**Set exercise:** Pick up the passage on negotiable instruments after its last sentence and carry it forward in the same style.

Apart from the question of discharge by the party primarily liable when a bill becomes no longer negotiable, the characteristic of negotiability may in some cases be removed, and an instrument, previously negotiable, may be made not negotiable or made negotiable subject only to the fulfilment of certain specified conditions. For example, a crossed cheque (whether payable to order or to bearer), which is a negotiable instrument, may be made not negotiable by the addition of these two words to the crossing on its face. An open order cheque, which in its origin is negotiable by indorsement and delivery, may be made not negotiable by the addition to the payee's name of words prohibiting transfer, as for instance, "Pay James Brown only." Similarly the negotiability of an open or a crossed cheque may be removed if it is restrictively endorsed, although it is to be noted that where a restrictive indorsement permits further transfer, then, although the instrument loses its negotiability, it is nevertheless still transferable.

The true owner of a Negotiable Instrument is the person who is entitled to the property in the instrument. There is a presumption that the bearer of an instrument payable to bearer is the true owner, and therefore any negotiation by him is valid and effectual, as far as third parties, acting in good faith, are concerned. The true owner of an instrument payable to order is generally the person to whom the instrument is by its terms made payable. A holder in due course is always a true owner, even in respect of a stolen negotiable instrument which has been transferred to him. The person from whom the instrument was stolen has no rights over the instrument in precedence of those of the holder in due course.

**Collected material:**
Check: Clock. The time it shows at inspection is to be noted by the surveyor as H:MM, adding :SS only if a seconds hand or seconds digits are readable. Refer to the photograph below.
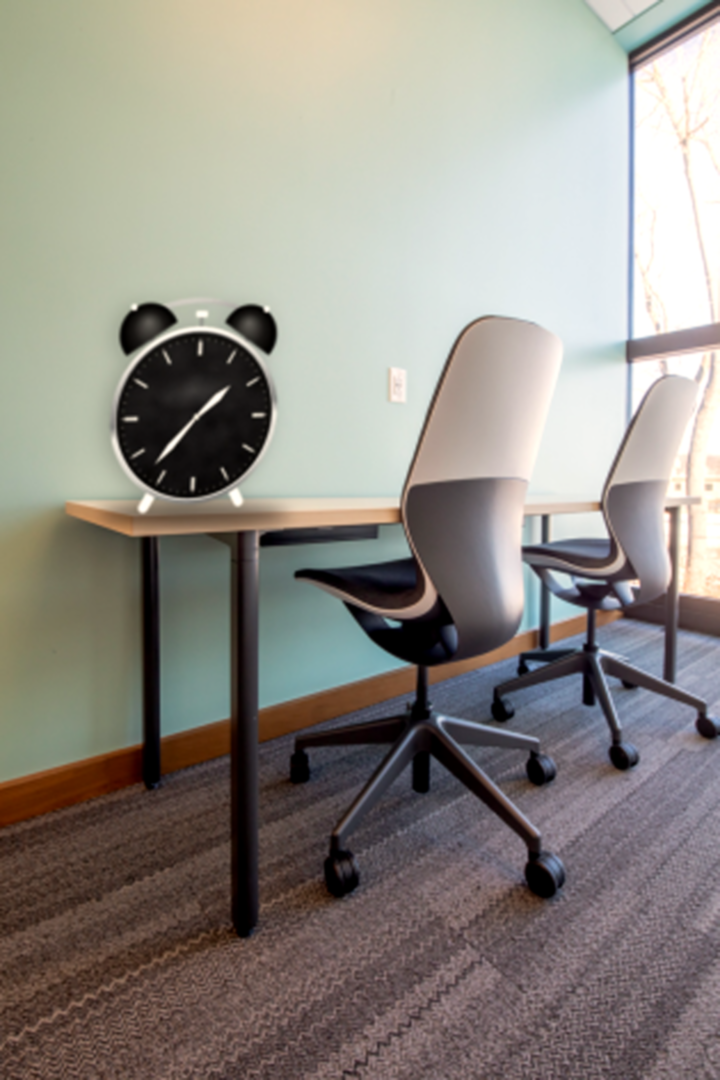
1:37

**Result of the task:**
It must be borne in mind that an absolute title to a negotiable instrument, good against all the world, is not passed unless the instrument is taken for valuable consideration, and in good faith. Valuable consideration in regard to bills of exchange (w) is always presumed until the contrary is proved, and although, in the case of an accommodation bill (i.e., one which a person has signed without receiving value therefor, or for the purpose of lending his name to another party), valuable consideration is absent as between the party accommodating and the party accommodated, yet as soon as value has been given for the bill a subsequent holder obtains a valid title good against everyone, including the accommodating party. Good faith is defined by section 90 of the Act. Any mala fides must be proved very clearly in order (w) See post, p. 109.

to dispute the title, and the fact that a person has not exercised great caution, or has shown negligence, will not necessarily be sufficient to upset the title. This, however, depends on the circumstances. For instance, in London Joint Stock Bank v. Simmons (1892), a broker who held negotiable instruments belonging to his clients, in fraud of the owner pledged certain of them with his bankers, who made no inquiries as to whether they were his or whether he had authority to deal with them. The broker absconded and the bankers realized the securities. The true owner, who had merely left the securities with the broker in the ordinary way of business, brought an action against the bankers; but it was held that, there being no circumstances to create suspicion, the bankers were entitled to realize the securities and retain the proceeds. But in a similar case, Sheffield v. London Joint Stock Bank (1888), the bankers had notice that the broker was himself only a pledgee re-pledging, and therefore they could not get a better title than he himself had.

Instruments recognized as Negotiable.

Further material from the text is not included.